Â鶹ÒùÔº

A new review article in the Journal of Environmental Management summarizes the current state of knowledge on the occurrence of tire wear particles and the release of pollutants in aquatic ecosystems. The researchers warn of the toxic effects on aquatic organisms and associated ecological consequences.

Tire wear particles enter rivers and lakes primarily via wind and rain. These particles account for 50% to 90% of all microplastics that run off roads during rainfall. Furthermore, scientific extrapolations suggest that nearly half (45%) of the microplastics found in soil and water come from tire abrasion. The concentration of tire wear particles in water bodies can vary by several orders of magnitude, ranging from 0,00001 to 10.000 milligrams per liter.

The particles contain a complex mixture of different compounds, including toxic substances: heavy metals such as cadmium and zinc and organic substances such as the ozone protection or antioxidant 6-PPD. If the tire wear particles end up in freshwater ecosystems, the pollutants are leached out there.

In this article, the authors analyze existing studies on the effects of tire wear particles on aquatic organisms, providing an overview of possible ecological consequences. "The problem with tire abrasion is not only the particles themselves, which remain in the environment for a long time and behave like other microplastics, but also the leaching of toxic additives," said Prof. Hans-Peter Grossart, researcher at IGB and co-author of the review study.

It's not just rubber

After all, car tires are made up of more than just rubber. In fact, 2,456 chemical compounds were identified in tire rubber, 144 of which are present in the leachates. These include organic pollutants such as hexa(methoxymethyl)melamine, dibutyl phthalate, and N-(1,3-dimethylbutyl)-N′-phenyl-p-phenylenediamine (6-PDD) and its derivative, 6-PDD-quinone.

In addition, there are heavy metals such as zinc and manganese in considerable quantities, as well as cadmium and lead. These substances are used for ozone protection, as antioxidants or plasticizers, and as vulcanizing, reinforcing and filling agents.

"During the leaching process, tire abrasion releases more chemicals than thermoplastics such as PE. We also assume that more substances are leached out than we already know," said Grossart.

Harm to organisms and ecosystems

The particles and their leaching can promote the formation of free radicals (oxidative stress) in organisms, cause genetic changes and alter their immune response. At the individual level, they can affect feeding behavior, reproduction and survival.
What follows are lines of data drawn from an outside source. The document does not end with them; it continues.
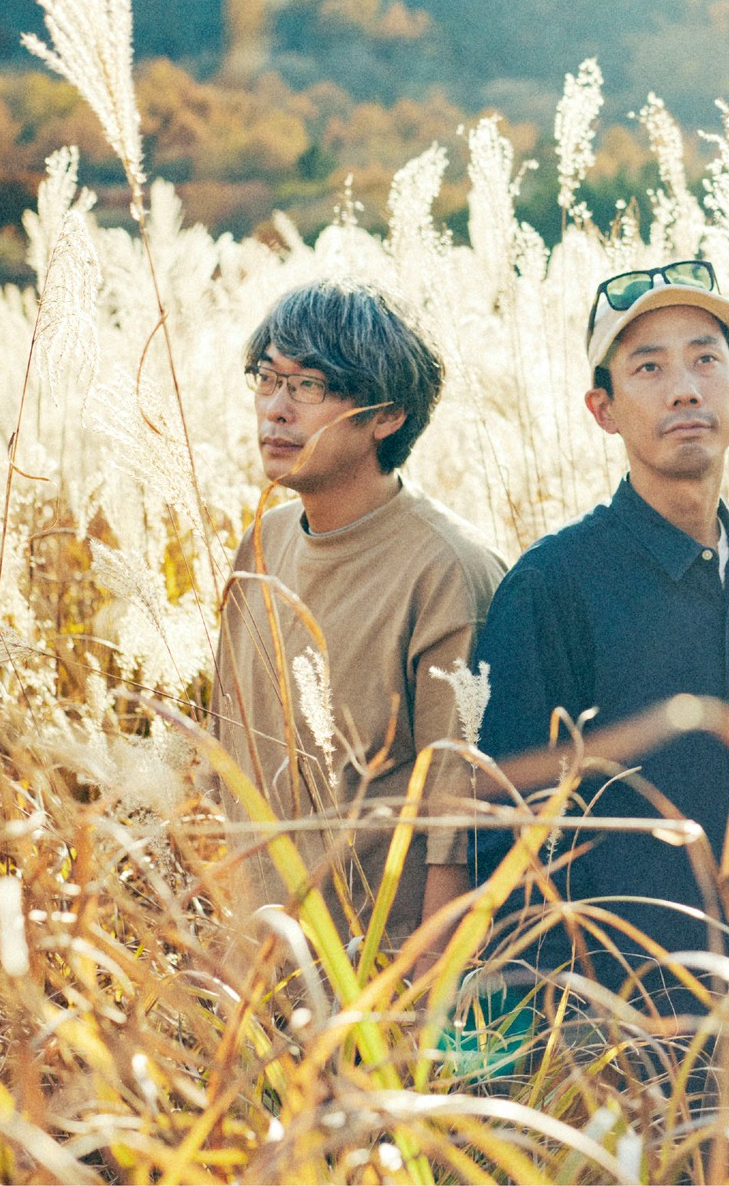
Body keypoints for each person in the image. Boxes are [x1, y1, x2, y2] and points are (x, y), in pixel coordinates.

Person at [453, 260, 729, 1011]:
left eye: (705, 360)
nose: (684, 389)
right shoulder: (553, 587)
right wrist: (564, 1035)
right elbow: (507, 838)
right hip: (618, 1028)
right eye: (648, 368)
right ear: (602, 409)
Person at [211, 279, 507, 951]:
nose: (276, 409)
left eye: (308, 386)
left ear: (387, 415)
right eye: (267, 379)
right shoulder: (260, 547)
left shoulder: (447, 573)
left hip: (372, 982)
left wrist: (422, 993)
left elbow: (456, 825)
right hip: (254, 980)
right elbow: (227, 765)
The study also highlights the broader consequences for the structure and function of ecosystems aiming to bridge the gap between toxicological responses in living organisms and ecosystem-level processes. At the ecosystem level, particles cause shifts in species composition, reducing aquatic biodiversity and altering the food web. As a result, they significantly impact the carbon and nitrogen cycles, thereby altering essential processes such as biomass formation and nutrient availability.

However, toxicity studies are often carried out under laboratory conditions and can only be transferred to natural ecosystems to a limited extent. First, the interactions in nature between inanimate matter and living organisms are more complex. Second, higher concentrations are usually used in laboratory experiments than are actually relevant in the environment. Nevertheless, the authors recommend taking the dangers of tire abrasion seriously.
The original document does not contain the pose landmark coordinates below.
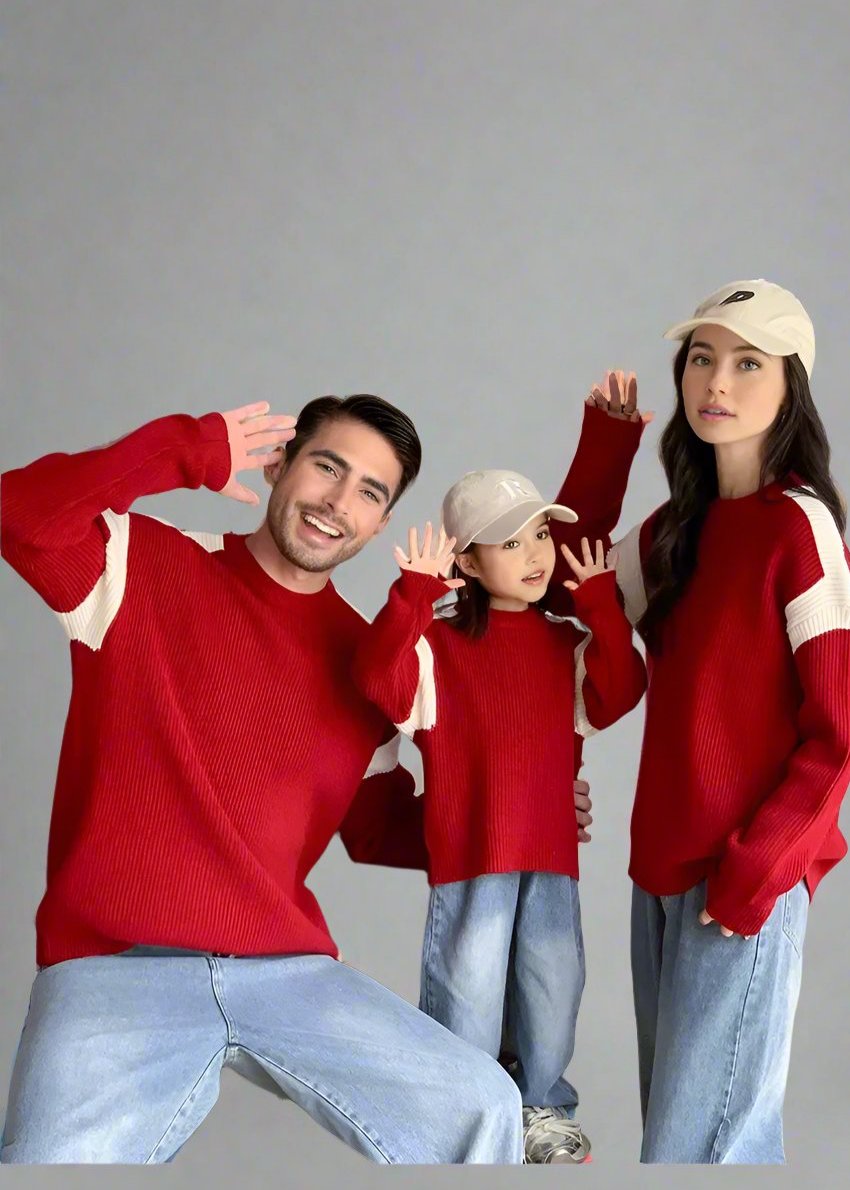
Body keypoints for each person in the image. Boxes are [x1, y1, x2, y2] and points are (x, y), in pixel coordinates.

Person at [0, 394, 530, 1164]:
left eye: (370, 493)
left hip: (286, 975)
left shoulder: (367, 661)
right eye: (326, 467)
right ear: (280, 464)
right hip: (114, 969)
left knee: (483, 1108)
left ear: (381, 525)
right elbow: (17, 514)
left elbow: (380, 830)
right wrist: (181, 448)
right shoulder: (139, 562)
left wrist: (514, 813)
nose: (338, 503)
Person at [560, 280, 850, 1163]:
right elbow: (559, 591)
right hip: (657, 872)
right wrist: (607, 453)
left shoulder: (799, 528)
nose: (715, 381)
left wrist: (759, 870)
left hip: (741, 883)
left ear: (790, 383)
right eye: (700, 358)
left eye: (747, 361)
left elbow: (839, 729)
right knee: (678, 1144)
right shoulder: (675, 533)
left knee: (700, 1152)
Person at [351, 464, 647, 1163]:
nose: (536, 552)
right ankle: (461, 1108)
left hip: (550, 856)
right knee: (470, 991)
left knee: (554, 984)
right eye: (510, 542)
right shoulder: (437, 649)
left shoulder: (566, 645)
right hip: (470, 857)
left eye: (540, 532)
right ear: (468, 563)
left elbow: (620, 691)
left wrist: (603, 606)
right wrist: (412, 597)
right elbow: (376, 681)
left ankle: (543, 1107)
Grossart added, "Global environmental changes such as warming and acidification will also exacerbate the effects of tire wear and its leaching by altering its toxicity and its interactive effects on microbial activity, nutrient cycling and the resilience of ecosystems."

Reduction of tire abrasion into natural systems

Several studies have looked at how tire abrasion is spreading in the environment. Although it is also transported by wind, it usually accumulates in the immediate vicinity of its source, particularly in sediments and water catchment areas adjacent to pollution hotspots such as busy roads and artificial pitches. The researchers estimate that only about 2% of all abrasion particles from rivers reach the coastal zones.

"The fact that these particles are often not very mobile offers potential for better prevention," explained Grossart. "Effective reduction strategies involve the development of alternative tire manufacturers, and a better demarcation of roads and wastewater from natural areas. Ultimately, everyone can make their own contribution with a prudent driving style."